Deeply personal

Side by Side. Selected Lyrics
, Robert Wyatt & Alfie Benge (191pp, £14.99, Faber)

It’s strange how we classify musicians, isn’t it? For me, Robert Wyatt is a quirky, politicised singer-songwriter; and before that he was the drummer in the first and most experimental line-up of Soft Machine. (I should point out I like most incarnations of Soft Machine.) But reading these lyrics it’s clear Wyatt is rooted in the Canterbury scene with all its attendant bad puns, verbal slippage and silliness, something I have never enjoyed.

I mean, what can one do with the ghastly over-alliteration of ‘”Tasty tarragon!” tittered Tundefu Titania tactfully’ (‘Over a Meal’) or the clunky end-of-line rhymes in ‘A Beautiful War’): ‘It’s a beautiful day / To see my prey’ and ‘So I open the hatch / And I drop the first batch’? This is real sixth form poetry stuff, and of course suffers from being separated from the song it is part of, where Wyatt’s unusual vocal delivery and quirky arrangements and instrumentation diverts attention away from the lyrics.

Wyatt is better when he is writing pastiche or critiquing society. In ‘Mass Medium’, his lyrics are as pertinent today as they were when written:

   And as history slips out of view
   Bated breath for the nine o’clock news
   Reassembled right before your very eyes
   Innuendo, rumour and lies

and the message means we can forgive the cliché of ‘before your very eyes’. ‘Blues in Bob Minor’ lampoons and also celebrates and politicizes Bob Dylan, back when he was an important cultural force:

   Roger’s in the archive looking up Casement
   Martha’s in the government digging up the basement
   Rebel into representative for the voter
   Shadow backbencher couldn’t get a word in
   Turned up anyway . . . issues burning

Elsewhere Wyatt writes (and sings) about Hiroshima and the ongoing effects of radiation, Communism, bop and other thing dear to his heart, but much of what is collected here is from Wyatt-world, a strange, insular place of private allusion and imagination, much of it put down it seems in asides and jottings, with little sense of form apart from those dreadful rhymes.

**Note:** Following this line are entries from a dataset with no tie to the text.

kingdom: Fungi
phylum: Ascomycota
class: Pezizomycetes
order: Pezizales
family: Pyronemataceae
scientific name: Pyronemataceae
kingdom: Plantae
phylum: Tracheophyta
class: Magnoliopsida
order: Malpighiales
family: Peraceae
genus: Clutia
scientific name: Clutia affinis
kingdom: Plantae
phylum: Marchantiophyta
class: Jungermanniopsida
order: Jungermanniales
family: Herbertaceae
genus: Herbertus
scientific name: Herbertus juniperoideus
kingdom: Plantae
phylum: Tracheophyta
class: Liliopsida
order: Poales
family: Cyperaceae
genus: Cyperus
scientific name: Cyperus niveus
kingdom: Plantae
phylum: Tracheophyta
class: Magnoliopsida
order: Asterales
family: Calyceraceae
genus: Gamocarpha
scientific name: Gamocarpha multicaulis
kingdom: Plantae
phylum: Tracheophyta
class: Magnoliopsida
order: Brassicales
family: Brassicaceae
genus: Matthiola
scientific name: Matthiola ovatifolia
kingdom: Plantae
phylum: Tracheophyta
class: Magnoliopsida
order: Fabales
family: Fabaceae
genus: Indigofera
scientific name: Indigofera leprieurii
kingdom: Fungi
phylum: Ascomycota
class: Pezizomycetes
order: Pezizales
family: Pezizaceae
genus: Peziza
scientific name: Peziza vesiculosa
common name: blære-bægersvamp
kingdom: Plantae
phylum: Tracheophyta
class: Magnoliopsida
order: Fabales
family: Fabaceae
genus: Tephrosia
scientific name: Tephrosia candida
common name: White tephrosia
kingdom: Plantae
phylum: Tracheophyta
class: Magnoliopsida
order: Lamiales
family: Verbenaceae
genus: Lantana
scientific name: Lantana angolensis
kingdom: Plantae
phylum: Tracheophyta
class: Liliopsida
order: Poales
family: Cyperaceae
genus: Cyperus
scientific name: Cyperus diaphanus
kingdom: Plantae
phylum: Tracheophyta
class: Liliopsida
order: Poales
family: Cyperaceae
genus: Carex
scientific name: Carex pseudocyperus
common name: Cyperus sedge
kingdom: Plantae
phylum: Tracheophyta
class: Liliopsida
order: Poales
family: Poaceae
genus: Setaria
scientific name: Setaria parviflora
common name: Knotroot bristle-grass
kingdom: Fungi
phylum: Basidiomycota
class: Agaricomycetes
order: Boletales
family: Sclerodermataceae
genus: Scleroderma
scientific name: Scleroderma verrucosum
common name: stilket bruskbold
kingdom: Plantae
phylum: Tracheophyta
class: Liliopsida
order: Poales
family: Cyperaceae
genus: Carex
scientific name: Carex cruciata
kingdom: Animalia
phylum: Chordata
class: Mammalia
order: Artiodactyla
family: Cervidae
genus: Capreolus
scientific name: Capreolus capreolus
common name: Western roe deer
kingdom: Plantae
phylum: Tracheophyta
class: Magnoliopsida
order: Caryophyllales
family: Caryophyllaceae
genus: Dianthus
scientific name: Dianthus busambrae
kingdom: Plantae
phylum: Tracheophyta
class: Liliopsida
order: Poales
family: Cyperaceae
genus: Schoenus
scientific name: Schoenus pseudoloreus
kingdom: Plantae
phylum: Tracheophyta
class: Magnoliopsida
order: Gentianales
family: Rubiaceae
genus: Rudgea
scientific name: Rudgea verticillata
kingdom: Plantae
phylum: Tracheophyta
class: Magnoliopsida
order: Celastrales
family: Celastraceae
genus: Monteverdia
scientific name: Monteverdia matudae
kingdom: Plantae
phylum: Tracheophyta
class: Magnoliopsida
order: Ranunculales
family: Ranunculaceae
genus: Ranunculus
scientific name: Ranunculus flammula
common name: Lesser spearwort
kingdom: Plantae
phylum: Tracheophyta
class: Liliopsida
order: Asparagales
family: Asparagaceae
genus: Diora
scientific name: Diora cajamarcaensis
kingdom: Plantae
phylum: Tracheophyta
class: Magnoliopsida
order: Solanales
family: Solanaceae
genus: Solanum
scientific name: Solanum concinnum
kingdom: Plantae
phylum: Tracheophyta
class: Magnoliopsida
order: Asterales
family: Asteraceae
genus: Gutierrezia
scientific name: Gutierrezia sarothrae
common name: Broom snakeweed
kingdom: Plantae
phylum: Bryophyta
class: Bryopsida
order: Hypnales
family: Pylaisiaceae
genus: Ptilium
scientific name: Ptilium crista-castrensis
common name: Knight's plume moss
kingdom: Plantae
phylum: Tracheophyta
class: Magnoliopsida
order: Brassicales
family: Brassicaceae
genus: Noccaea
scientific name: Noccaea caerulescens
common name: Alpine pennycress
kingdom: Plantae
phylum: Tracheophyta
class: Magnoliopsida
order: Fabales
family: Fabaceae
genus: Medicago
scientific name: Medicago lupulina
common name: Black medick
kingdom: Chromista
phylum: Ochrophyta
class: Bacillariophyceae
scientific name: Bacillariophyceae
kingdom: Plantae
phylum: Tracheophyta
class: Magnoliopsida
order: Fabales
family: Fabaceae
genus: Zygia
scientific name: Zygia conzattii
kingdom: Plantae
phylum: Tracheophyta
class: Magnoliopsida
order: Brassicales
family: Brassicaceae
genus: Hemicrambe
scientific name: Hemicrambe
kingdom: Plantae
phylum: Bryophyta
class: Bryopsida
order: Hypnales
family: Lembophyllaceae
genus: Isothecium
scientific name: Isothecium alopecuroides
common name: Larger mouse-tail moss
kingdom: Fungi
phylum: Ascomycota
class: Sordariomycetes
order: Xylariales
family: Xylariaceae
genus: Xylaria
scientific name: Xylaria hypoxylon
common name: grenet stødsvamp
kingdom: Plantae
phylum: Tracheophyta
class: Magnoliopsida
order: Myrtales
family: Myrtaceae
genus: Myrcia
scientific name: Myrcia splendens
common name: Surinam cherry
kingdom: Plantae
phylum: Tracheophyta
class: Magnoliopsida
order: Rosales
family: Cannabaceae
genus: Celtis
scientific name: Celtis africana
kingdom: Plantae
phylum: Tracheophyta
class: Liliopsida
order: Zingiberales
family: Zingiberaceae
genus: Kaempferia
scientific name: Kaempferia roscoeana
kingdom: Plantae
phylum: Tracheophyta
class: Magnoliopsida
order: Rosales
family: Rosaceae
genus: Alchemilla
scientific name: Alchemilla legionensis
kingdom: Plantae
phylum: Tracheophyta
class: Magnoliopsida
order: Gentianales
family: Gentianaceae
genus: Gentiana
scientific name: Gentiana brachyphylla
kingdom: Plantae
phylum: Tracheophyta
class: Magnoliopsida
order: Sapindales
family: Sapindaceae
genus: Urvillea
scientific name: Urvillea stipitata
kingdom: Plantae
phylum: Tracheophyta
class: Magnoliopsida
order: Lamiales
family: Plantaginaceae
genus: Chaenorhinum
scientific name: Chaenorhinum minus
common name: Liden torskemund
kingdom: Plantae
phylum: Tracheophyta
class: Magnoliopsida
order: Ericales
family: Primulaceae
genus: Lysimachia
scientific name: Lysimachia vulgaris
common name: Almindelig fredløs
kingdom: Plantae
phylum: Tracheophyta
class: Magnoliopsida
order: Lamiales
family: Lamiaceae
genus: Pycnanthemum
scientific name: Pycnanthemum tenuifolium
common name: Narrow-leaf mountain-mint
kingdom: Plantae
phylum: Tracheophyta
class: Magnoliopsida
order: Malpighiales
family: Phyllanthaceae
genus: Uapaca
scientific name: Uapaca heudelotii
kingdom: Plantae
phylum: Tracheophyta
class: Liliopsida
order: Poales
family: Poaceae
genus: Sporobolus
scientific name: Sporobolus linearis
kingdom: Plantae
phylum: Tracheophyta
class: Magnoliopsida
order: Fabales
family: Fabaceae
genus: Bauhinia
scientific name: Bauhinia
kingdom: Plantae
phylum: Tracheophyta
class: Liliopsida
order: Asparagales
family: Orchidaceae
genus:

Alfie Benge, Wyatt’s life and musical partner, actually gets the majority of pages in this book, having supplied most of the lyrics for Wyatt’s albums for many years now. She shares Wyatt’s penchant for minor events and strange points-of-view but brings a clarity and originality to her work. ‘December’, for instance is a series of vignettes from ‘a vagabond beach’, which starts

   To pass the time
   The waiter has changed our ashtray
   Four times
   Twice for each brandy we’ve drunk

before moving on to verses about ‘abandoned summer dogs’ and ‘[t]he African trinket seller’ who is ‘[o]blivious of the sad beauty of his daily trek’. This attention to detail and the otherwise mundane is a joy to read; in the final piece in the book, ‘One Day at a Time’, the details become a simple list, with a heartwarming final stanza:

   They step inside
   They shut the door
   They’re home

Wyatt & Benge’s lyrical home is a strange place, and it’s not quite where I expected to find it. It’s always odd seeing lyrics alone on the page and this is certainly true of this volume. Even the personal, warm-hearted introductions by both authors and the awkward enthusing of Jarvis Cocker in his foreword can’t quite disguise how strange and unusual much of this writing is, how it often makes for an uneasy read. Cocker argues for the work presenting a ‘humanist world view that is at once global & particular’, which I guess is fair enough. I might, however argue for it simply being ‘human’, an original, sometimes naïve but deeply personal body of work.